**RECORDS FOR THE TASK**.
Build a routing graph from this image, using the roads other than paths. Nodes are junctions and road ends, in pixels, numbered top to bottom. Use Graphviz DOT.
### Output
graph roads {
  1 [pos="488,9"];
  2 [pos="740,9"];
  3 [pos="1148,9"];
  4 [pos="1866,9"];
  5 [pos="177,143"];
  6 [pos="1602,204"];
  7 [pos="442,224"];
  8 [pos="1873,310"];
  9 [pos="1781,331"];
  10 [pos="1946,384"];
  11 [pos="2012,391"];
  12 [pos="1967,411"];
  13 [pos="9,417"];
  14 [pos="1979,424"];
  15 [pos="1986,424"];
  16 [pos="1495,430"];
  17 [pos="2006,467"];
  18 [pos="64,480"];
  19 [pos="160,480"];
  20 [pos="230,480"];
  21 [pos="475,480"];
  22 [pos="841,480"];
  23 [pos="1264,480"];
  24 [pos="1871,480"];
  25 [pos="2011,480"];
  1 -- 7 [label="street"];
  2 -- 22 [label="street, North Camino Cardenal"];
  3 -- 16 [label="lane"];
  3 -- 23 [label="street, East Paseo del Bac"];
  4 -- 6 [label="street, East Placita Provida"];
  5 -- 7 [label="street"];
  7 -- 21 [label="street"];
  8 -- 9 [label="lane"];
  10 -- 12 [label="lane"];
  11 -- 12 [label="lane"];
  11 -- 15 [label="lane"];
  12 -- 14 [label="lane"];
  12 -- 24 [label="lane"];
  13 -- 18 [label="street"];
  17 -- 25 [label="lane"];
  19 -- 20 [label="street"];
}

**REQUIRED WORK**. Can you restate every record above word for word?

**PROBLEM SOLUTION**.
Build a routing graph from this image, using the roads other than paths. Nodes are junctions and road ends, in pixels, numbered top to bottom. Use Graphviz DOT.
### Output
graph roads {
  1 [pos="488,9"];
  2 [pos="740,9"];
  3 [pos="1148,9"];
  4 [pos="1866,9"];
  5 [pos="177,143"];
  6 [pos="1602,204"];
  7 [pos="442,224"];
  8 [pos="1873,310"];
  9 [pos="1781,331"];
  10 [pos="1946,384"];
  11 [pos="2012,391"];
  12 [pos="1967,411"];
  13 [pos="9,417"];
  14 [pos="1979,424"];
  15 [pos="1986,424"];
  16 [pos="1495,430"];
  17 [pos="2006,467"];
  18 [pos="64,480"];
  19 [pos="160,480"];
  20 [pos="230,480"];
  21 [pos="475,480"];
  22 [pos="841,480"];
  23 [pos="1264,480"];
  24 [pos="1871,480"];
  25 [pos="2011,480"];
  1 -- 7 [label="street"];
  2 -- 22 [label="street, North Camino Cardenal"];
  3 -- 16 [label="lane"];
  3 -- 23 [label="street, East Paseo del Bac"];
  4 -- 6 [label="street, East Placita Provida"];
  5 -- 7 [label="street"];
  7 -- 21 [label="street"];
  8 -- 9 [label="lane"];
  10 -- 12 [label="lane"];
  11 -- 12 [label="lane"];
  11 -- 15 [label="lane"];
  12 -- 14 [label="lane"];
  12 -- 24 [label="lane"];
  13 -- 18 [label="street"];
  17 -- 25 [label="lane"];
  19 -- 20 [label="street"];
}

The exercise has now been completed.